> **REQUIRED ACTION A**:
Translate this sentence from the analytics architecture comparison into Spanish: "The load generated also depends on the varying degree of Indexes created on the join fields."
> **REQUIRED ACTION B**:
Return, word for word, the passage of the analytics architecture comparison between "1. Objective" and "become very high.", inclusive.

> **QUOTED PASSAGE**:
------------------------------------------------

Comparison of Various Analytics & Reporting Architectures
A.Rajendran, CEO, Team Business Solutions (rajen@teamcomputers.com)

1. Objective
Generating analytics & reports from the Transaction System

2. Problems in Analytics & Reporting Today
High Loads on Servers/Storage and Time Delay: While generating reports/analytics,
the most challenging issues are a) Response Times, b) Intensity of Load on the CPU,
Memory and Storage

These lead to a need for extensive increase in the Capacity / Configuration of the servers
and network bandwidth, making the Cost per Report to become very high.

Lack of Flexibility: In addition to this, the flexibility offered to users, to choose the
required columns, with filters of choice combinations, is highly limited. This leads to
inability to explore all possible scenarios and understand them clearly, to take informed
business decisions.

3. Factors Causing the above Problems
SQL Limitations

   1. Join conditions in all the Queries lead to Cartesian Product Effect (Cross Joins),
      restricted by conditions chosen to varying degrees, creating varying number of
      RESULTANT records to handle. The load generated also depends on the varying
      degree of Indexes created on the join fields.
      This creates two major problems: a) Compute Load on the Server requiring large
      CPU and memory usage, b) Bloating of data – either in memory or in storage
      depending on the data being kept transient or permanent.

------------------------------------------------

> **GIVEN INFORMATION**:
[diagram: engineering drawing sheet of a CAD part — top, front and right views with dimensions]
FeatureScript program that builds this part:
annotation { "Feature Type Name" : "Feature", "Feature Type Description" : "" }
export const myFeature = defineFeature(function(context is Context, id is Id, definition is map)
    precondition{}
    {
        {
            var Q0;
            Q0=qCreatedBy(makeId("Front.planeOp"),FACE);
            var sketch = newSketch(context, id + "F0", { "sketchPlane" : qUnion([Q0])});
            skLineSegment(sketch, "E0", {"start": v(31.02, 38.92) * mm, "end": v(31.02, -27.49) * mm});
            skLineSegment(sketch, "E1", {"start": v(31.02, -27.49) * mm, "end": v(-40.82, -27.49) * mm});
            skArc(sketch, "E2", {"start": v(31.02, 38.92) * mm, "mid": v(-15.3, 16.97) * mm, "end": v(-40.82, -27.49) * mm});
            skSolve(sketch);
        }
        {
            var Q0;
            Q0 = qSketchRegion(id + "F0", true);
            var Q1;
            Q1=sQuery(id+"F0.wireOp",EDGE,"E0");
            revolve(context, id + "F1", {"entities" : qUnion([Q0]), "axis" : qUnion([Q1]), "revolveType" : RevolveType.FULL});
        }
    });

------------------------------------------------

> **OUTPUT A**:
La carga generada también depende del grado variable de índices creados en los campos de unión.

> **OUTPUT B**:
1. Objective
Generating analytics & reports from the Transaction System

2. Problems in Analytics & Reporting Today
High Loads on Servers/Storage and Time Delay: While generating reports/analytics,
the most challenging issues are a) Response Times, b) Intensity of Load on the CPU,
Memory and Storage

These lead to a need for extensive increase in the Capacity / Configuration of the servers
and network bandwidth, making the Cost per Report to become very high.